── Data shown

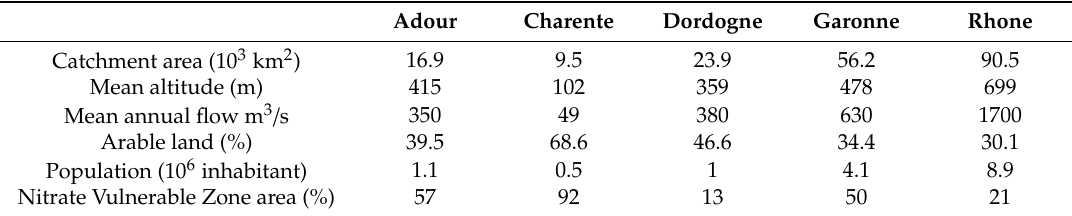
Table 2. Characteristics of the studied river basins (retrieved from French Ministry of Environment [20] and Tockner et al.,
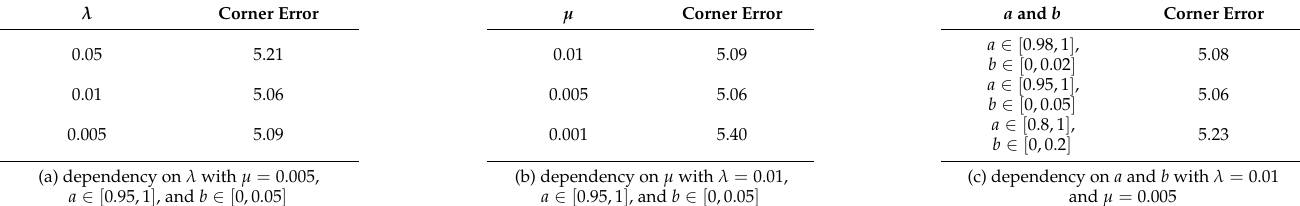
Table A1. Dependency on λ , µ , and a and b . We demonstrate the corner error for different values of parameters using a synthetic benchmark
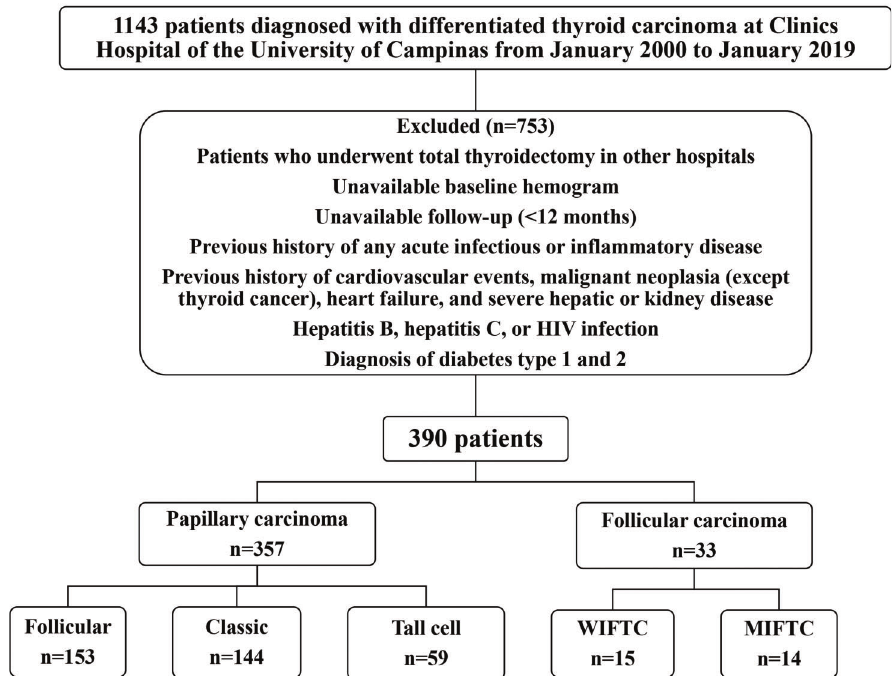
Figure 1 - Study flowchart. WIFTC: widely invasive follicular thyroid carcinoma, MIFTC: minimally invasive follicular thyroid carcinoma, HIV: human immunodeficiency virus.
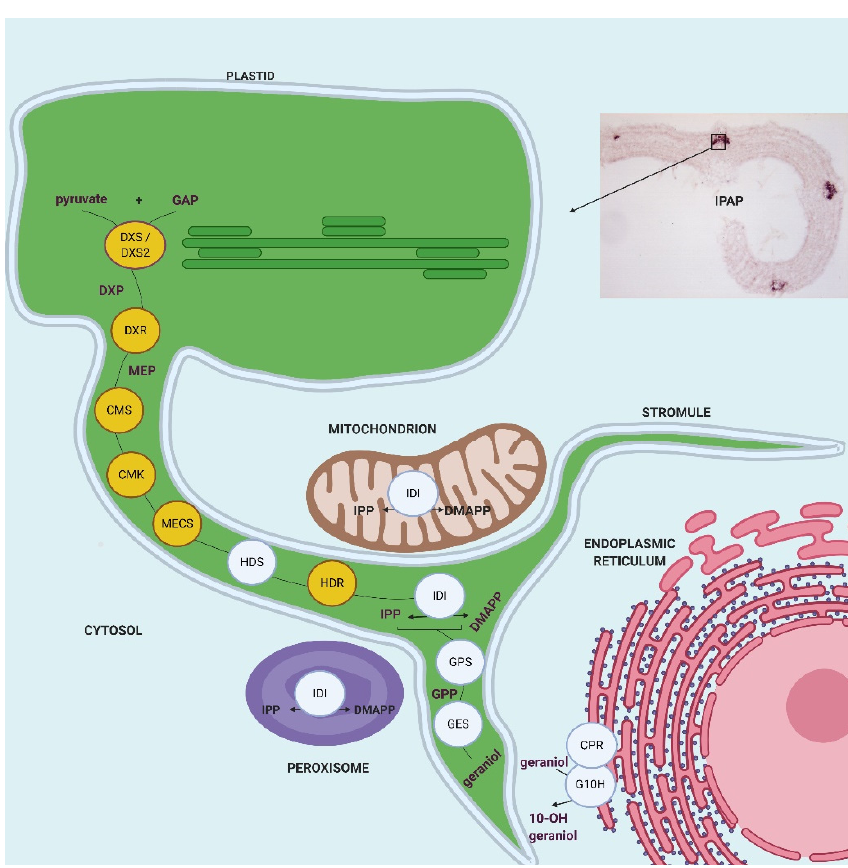
Figure 12. Schematic representation of the cellular and subcellular organization of the MEP pathway and early stage of the monoterpene seco-iridoid (MSI) pathway in C. roseus leaves. The enzymes characterized in this study are highlighted in yellow. IDI (type I IPP isomerase) displayed a triple subcellular targeting in stroma / stromules of plastids, mitochondria and peroxisomes as established [34]. The proximity between stromules and the endoplasmic reticulum facilitates export of geraniol in the close environment of G10H to increase hydroxylation rate. DXS, 1-deoxy-D-xylulose 5-phosphate synthase; DXR, 1-deoxy-D-xylulose 5-phosphate reductoisomerase; CMS, 2- C -methyl-D-erythritol 4-phosphate synthase; CMK, 4-(cytidine 5 ′ diphospho)-2- C -methyl-D-erythritol kinase; MECS, 2- C -methyl-D-erythritol 2,4-cyclodiphosphate synthase; HDS, ( E )-4-hydroxy-3-methylbut-2-enyl diphosphate synthase; HDR, ( E )-4-hydroxy-3-methylbut-2-enyl diphosphate reductase; IDI, isopentenyl diphosphate isomerase. GPS, geranyl diphosphate synthase. GES, geraniol synthase. CPR, cytochrome P450 reductase. G10H, geraniol 10-hydroxylase. IPAP, internal phloem associated parenchyma. GAP, glyceraldehyde 3-phosphate. DXP, 1-deoxy-D-xylulose 5-phosphate. MEP, 2-C-methyl-D-erythritol 4-phosphate. IPP, isopentenyl diphosphate. DMAPP, dimethylallyl diphosphate. GPP, geranyl diphosphate. Created with Biorender.com.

────

→ Exercise objective: The lines holding the string "Table" in the listing above are what you should copy out.

→ Problem solution:
Table 2. Characteristics of the studied river basins (retrieved from French Ministry of Environment [20] and Tockner et al.,
Table A1. Dependency on λ , µ , and a and b . We demonstrate the corner error for different values of parameters using a synthetic benchmark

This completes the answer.